Sunday, July 09, 2006
Start of My Demise
All is not well.
I did nothing for my seventh month of sobriety. I haven’t been to a meeting in a while. I haven’t really even updated my blog in a while; although I’m working on my next post in my head.
All this started when my digital camera took a dump. Like the time when my laptop failed, I simply opened it up and started looking for the problem. I got as far as you see and started to realize that I may not be able to repair it myself.
It failed when I was plugging in the USB cable in the dark. I didn’t think I had it in properly, so I jiggled it. After that, it never started up again. I think I shorted something out. I’m going to continue working on it, but honestly, I don’t think I can repair it.
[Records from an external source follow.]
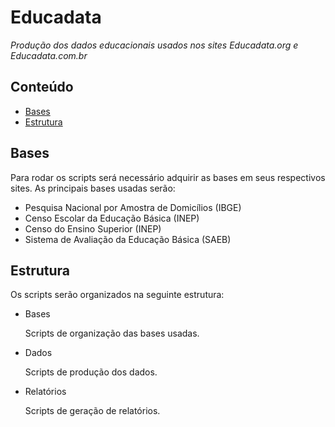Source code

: Educadata
========

_Produção dos dados educacionais usados nos sites Educadata.org e Educadata.com.br_

## Conteúdo

- [Bases](#bases)
- [Estrutura](#estrutura)

## Bases

Para rodar os scripts será necessário adquirir as bases em seus respectivos sites. As principais bases usadas serão:

- Pesquisa Nacional por Amostra de Domicílios (IBGE)
- Censo Escolar da Educação Básica (INEP)
- Censo do Ensino Superior (INEP)
- Sistema de Avaliação da Educação Básica (SAEB)

## Estrutura

  Os scripts serão organizados na seguinte estrutura:

- Bases

  Scripts de organização das bases usadas.

- Dados

  Scripts de produção dos dados.

- Relatórios

  Scripts de geração de relatórios.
Maybe a camera repair shop would have more luck, but I can’t afford that right now.
Actually, what halted my repair was that as I was testing voltage on as many leads as I could when I noticed a (relatively large) capacitor. It’s the black cylinder in the upper right corner of the posted picture and is used to store up energy for the flash. On it reads, “350v”! Sure enough, I checked the voltage and it reports 240v, so it’s still charged. Cross those contacts and you could create your own firework display.
It hit me pretty hard, because photography really makes me happy. I do own a 35mm SLR, which I love, but I can’t afford to develop film right now. Maybe it’s enough just to load it with film and shoot when I can.
Any images that you see are either from the Internet, from a camera someone lent me (like the photo in this post, obviously), or archives shot from before my digital camera failed.